The Atomic Energy Act of 1954, 42 U.S.C. §§ 2011-2021, 2022-2286i, 2296a-2297h-13, is a United States federal law that covers for the development, regulation, and disposal of nuclear materials and facilities in the United States.
|Long title||An Act to amend the Atomic Energy Act of 1946, as amended, and for other purposes.|
|Enacted by||the 83rd United States Congress|
|Effective||August 30, 1954|
|Statutes at Large||68 Stat. 919|
|Acts amended||Atomic Energy Act of 1946|
|Titles amended||42 U.S.C.: Public Health and Social Welfare|
|U.S.C. sections amended||42 U.S.C. ch. 14|
It was an amendment to the Atomic Energy Act of 1946 and substantially refined certain aspects of the law, including increased support for the possibility of a civilian nuclear industry.
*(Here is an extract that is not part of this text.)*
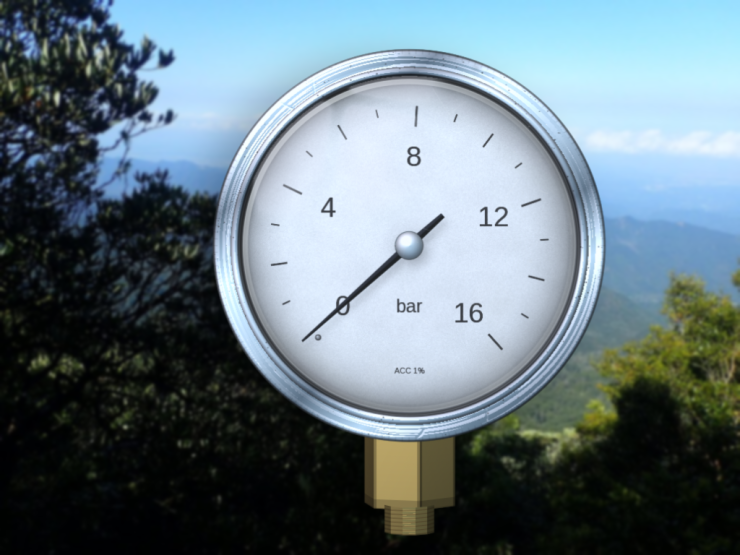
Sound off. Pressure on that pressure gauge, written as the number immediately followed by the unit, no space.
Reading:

Notably it made it possible for the government to allow private companies to gain technical information (Restricted Data) about nuclear energy production and the production of fissile materials, allowing for greater exchange of information with foreign nations as part of President Dwight D. Eisenhower's Atoms for Peace program, and reversed certain provisions in the 1946 law which had made it impossible to patent processes for generating nuclear energy or fissile materials.
The H.R. 9757 legislation was passed by the 83rd U.S. Congressional session and signed into law by President Dwight Eisenhower on August 30, 1954.
The Nuclear Regulatory Commission described the Atomic Energy Act as, "the fundamental U.S. law on both the civilian and the military uses of nuclear materials."